Anyone who presents their active firefighter identification card with a photo along with their personal ID will receive free admission. Up to six accompanying family members or friends can get 10 percent off the purchase of a 1-Day Pass, as well.
California’s firefighters have been battling dozens of wildfires in recent weeks that have burned through hundreds of thousands of acres and are still only minimally contained. The park says that these heroes and their families have been extremely grateful to be celebrated in this way.
“Firefighters are true heroes, and we are thrilled to be able to provide free admission to these hard-working professionals,” said Lisa Peterson, director of the San Diego Zoo Safari Park. “It’s no question that firefighters run toward the danger that many others run from—with tremendous risk to their own lives. For that courage, we are grateful.”

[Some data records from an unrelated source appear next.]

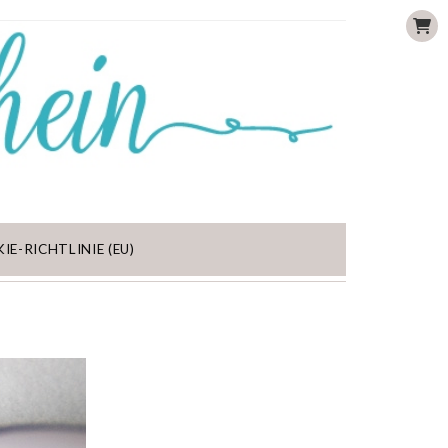
IE-RICHTLINIE (EU)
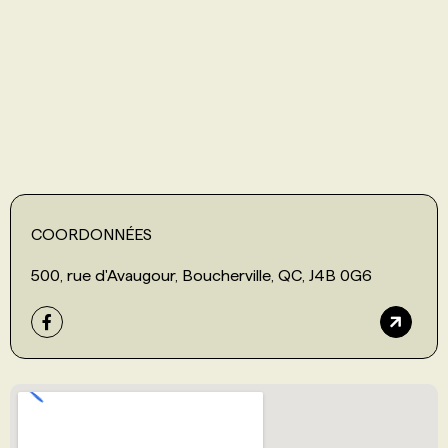
PROGRAMMES DE SUBVENTIONS
FAQ
ANNONCEZ AVEC NOUS
COORDONNÉES
500, rue d'Avaugour, Boucherville, QC, J4B 0G6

Gov. Gavin Newsom and other officials met with President Donald Trump on Monday in Sacramento to ask for federal help with California’s wildfires as well as to discuss the impacts of climate change on the state’s ability to manage the fires.
President Trump refused to acknowledge that climate change had a role in the fires that continue to burn across the country.
San Diego Zoo Global, on the other hand, maintains that climate change, habitat loss and invasive plant species have created situations where fires are occurring much more frequently and with higher intensity.
“This year’s fire season is only beginning; but so far, we’re seeing that it will be one of the worse in our state’s history,” said Shawn Dixon, chief operating officer for San Diego Zoo Global. “Added to the destruction of property and the loss of human life, wildfires occurring repeatedly in the same locations are displacing native wildlife and altering fragile habitats that could take decades to repair. It’s more important now than ever that we support those protecting us on the front lines.”
Along with their support of local firefighters, the organization also supports more than 140 conservation projects in Southern California and worldwide to monitor native habitats, help replant habitats and to relocate vulnerable species.